Does a complete list of your film work exist?
No, I don’t have one; never wrote one, because I was always embarrassed. I never used to say anything about the Chaplin thing either, until I finally wrote and told the story at the instigation of Arthur Knight, the film critic. I’ve written several other articles since and some of them will be published by the Library of Congress in a memoir about George Gershwin. A lot of the scores I did originally were with Buttolph and Mockridge and we are not, always credited. For instance, I did about one third of THE BLUE BIRD. It’s an Al Newman score, but Al was busy working on 2 other pictures, so he gave me the themes and I wrote 3 or 4 reels and Buttolph wrote one reel, all based on Al’s material.
You’ve worked with Schoenberg…
I’ve actually written an article about that which was published in the Journal of the Schoenberg Institute. He was a wonderful, marvellous, very loving man. He was much more broadminded than most people thought he was. One time somebody was making disparaging remarks about Shostakovich and Schoenberg turned on him like a tiger and said: “Never speak like that about Shostakovich, he is a composer born.” He admired his music. Would you expect that? I would do lessons for him and I would sometimes show him the music I was doing and he was always very wonderful about it. And when I came to see him one day, he said: “What are you doing?” (Raksin imitates Schoenberg). I told him I had just been assigned to a picture about airplanes and he said: “You will not find an example in Schubert!” When we had finished the lesson and he was showing me out he said: “Like bees, only bigger”. He was charming. I used to play ping pong with him.
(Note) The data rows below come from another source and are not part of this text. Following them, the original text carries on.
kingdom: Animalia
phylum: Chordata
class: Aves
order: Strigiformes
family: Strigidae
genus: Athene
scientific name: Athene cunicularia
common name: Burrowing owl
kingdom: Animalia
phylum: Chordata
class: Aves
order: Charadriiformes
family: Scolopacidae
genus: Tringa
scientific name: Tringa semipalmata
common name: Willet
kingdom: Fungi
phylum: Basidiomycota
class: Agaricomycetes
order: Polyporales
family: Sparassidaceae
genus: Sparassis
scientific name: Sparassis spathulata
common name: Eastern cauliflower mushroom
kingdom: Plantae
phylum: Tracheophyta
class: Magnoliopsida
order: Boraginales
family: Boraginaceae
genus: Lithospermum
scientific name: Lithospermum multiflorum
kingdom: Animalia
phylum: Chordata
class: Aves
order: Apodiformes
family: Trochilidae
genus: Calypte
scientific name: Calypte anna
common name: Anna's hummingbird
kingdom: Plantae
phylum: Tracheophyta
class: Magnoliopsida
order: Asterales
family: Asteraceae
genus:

He played pretty well and he played for blood. Much later I met him at a concert at UCLA and my wife and I were sitting next to him and he asked: “What are you doing?” I said: “Nothing that would justify the amount of time and work that you spent on me.” He looked at me as if I was a toad and he said: “LAURA! LAURA!” How the hell did he know LAURA, but he knew it and apparently he thought it was worth doing?
This week I’ve met 2 of the greatest film composers ever, Elmer Bernstein and you!
Elmer is one of my dearest friends. He is one of the most astonishing guys in the profession. For a while he got lost doing lousy pictures. Let me quote what Bernard Herrmann used to say: somebody once said to Benny: “Mr Herrmann, why do you do so many lousy pictures?” He turned and he said in that cranky voice of his: “Because if I didn’t do them, I would starve to death.”